Many other components are lapping large declines in price, and the base is lower -- so price increases will soon be seen in the other 45 percent of the CPI basket as well. We see the combination of these events as strong evidence that U.S. CPI will be above 2 percent in 2016. So in 2016, the Fed will be faced with a CPI that is above their target rate. Will they tolerate this or will they act to raise interest rates to combat it?
We see the Fed raising interest rates more than once; perhaps a total of 3 to 4 Fed rate increases from late 2015 to 2016.
Inflation Abroad
Brazil, Venezuela, Argentina and many other countries have been faced with high inflation due to economic mismanagement, corruption, or both. Many other countries that have been better-managed have seen their currencies fall against the US dollar during the last 4 years. Since all of the countries whose currencies have depreciated import goods, the cost of their imports are rising as their currency falls in value. We will not be surprised to see this affect inflation in much of the world. Let us be clear: we a do not anticipate a high inflation rate. We expect 2 percent or more, but we do believe that the threat of deflation will definitely moderate.

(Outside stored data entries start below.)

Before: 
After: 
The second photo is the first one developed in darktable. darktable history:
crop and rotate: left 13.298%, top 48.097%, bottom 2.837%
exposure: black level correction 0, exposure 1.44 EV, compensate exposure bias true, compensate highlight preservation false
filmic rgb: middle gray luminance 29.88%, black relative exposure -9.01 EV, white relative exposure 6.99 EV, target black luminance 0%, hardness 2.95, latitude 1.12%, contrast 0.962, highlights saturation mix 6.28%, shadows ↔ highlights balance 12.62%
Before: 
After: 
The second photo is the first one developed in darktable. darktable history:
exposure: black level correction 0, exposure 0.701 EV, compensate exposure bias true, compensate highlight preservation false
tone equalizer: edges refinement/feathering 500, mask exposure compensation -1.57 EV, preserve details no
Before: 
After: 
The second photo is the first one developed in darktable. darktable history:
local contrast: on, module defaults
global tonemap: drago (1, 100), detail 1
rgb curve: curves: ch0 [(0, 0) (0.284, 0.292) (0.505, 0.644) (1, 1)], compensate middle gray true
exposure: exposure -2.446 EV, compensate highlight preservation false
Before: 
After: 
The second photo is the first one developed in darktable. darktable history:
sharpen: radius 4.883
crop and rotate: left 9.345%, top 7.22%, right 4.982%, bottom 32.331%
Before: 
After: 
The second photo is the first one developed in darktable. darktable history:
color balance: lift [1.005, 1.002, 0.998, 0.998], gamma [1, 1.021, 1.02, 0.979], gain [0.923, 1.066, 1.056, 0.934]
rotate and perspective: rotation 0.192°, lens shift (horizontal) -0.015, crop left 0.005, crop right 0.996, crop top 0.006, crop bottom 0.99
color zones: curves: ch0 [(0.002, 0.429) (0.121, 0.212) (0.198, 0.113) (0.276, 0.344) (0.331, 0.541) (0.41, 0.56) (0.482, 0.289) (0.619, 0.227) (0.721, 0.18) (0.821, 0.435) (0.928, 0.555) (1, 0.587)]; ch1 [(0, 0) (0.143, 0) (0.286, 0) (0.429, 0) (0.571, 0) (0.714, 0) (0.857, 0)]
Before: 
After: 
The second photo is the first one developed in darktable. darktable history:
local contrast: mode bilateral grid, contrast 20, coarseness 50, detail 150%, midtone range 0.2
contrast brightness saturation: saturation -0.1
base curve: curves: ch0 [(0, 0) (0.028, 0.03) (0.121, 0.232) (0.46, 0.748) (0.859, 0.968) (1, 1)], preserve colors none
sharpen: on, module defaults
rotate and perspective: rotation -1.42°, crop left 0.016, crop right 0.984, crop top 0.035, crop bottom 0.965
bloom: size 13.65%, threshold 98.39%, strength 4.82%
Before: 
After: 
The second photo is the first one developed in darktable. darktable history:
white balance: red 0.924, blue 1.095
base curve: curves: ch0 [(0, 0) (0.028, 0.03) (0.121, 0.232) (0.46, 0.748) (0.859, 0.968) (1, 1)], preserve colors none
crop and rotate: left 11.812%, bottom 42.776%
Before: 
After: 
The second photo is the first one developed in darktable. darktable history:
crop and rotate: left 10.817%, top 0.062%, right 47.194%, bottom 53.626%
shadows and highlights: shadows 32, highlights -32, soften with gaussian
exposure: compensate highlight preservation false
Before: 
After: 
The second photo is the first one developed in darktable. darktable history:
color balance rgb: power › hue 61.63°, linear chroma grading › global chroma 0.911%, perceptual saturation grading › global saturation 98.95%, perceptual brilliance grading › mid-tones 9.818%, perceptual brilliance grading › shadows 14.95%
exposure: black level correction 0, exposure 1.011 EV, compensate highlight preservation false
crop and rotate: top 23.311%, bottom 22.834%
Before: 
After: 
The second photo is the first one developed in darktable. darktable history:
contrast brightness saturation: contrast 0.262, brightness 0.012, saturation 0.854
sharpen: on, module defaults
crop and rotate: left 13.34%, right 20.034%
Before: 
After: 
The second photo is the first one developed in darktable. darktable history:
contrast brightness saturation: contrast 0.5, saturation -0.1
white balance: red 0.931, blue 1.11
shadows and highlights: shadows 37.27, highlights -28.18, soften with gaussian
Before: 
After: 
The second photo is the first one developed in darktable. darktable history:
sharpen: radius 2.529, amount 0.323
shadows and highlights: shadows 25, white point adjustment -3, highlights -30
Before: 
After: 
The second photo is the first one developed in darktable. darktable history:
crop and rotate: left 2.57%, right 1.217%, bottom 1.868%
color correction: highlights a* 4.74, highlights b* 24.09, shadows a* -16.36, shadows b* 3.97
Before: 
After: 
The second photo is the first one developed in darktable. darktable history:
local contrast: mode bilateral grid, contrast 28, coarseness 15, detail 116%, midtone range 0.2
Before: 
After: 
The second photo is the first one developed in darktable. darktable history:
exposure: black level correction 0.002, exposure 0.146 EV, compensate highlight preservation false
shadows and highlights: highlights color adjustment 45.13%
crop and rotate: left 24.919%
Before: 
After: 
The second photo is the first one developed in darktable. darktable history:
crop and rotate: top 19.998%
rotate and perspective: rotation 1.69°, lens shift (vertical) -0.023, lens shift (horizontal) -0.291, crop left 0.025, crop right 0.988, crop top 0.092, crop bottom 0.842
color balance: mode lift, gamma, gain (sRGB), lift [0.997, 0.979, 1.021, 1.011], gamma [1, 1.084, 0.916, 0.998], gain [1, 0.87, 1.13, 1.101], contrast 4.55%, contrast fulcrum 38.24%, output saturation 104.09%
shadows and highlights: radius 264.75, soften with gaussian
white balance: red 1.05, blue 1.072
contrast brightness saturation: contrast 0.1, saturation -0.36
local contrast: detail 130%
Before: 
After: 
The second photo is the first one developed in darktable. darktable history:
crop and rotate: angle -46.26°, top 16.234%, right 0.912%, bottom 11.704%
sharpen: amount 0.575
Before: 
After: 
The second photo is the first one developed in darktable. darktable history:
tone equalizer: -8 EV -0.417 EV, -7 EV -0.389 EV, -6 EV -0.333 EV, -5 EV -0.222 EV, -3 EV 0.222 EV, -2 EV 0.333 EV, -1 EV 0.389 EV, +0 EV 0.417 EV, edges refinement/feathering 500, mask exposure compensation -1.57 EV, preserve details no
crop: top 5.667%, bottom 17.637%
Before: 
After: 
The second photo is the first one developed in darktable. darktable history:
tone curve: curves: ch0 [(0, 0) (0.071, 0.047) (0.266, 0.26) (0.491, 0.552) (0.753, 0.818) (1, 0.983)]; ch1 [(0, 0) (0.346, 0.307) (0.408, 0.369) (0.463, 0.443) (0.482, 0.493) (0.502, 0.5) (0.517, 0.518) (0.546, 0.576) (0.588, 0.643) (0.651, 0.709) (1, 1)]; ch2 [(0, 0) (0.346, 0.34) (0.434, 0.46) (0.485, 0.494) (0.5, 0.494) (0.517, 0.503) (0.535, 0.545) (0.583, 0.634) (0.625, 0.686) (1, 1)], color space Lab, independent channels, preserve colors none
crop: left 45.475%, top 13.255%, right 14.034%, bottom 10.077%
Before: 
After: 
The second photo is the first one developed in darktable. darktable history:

Investment implications: The overall Consumer Price Index may still look tame, but an examination of its components shows that more than half are already rising at a rate above the Fed’s 2 percent inflation target. Big commodity price declines are now being lapped, providing a lower base as we move into next year, so the rest of the basket will soon follow suit. We think stronger-than-expected inflation in 2016 could lead the Fed to hike rates three to four times.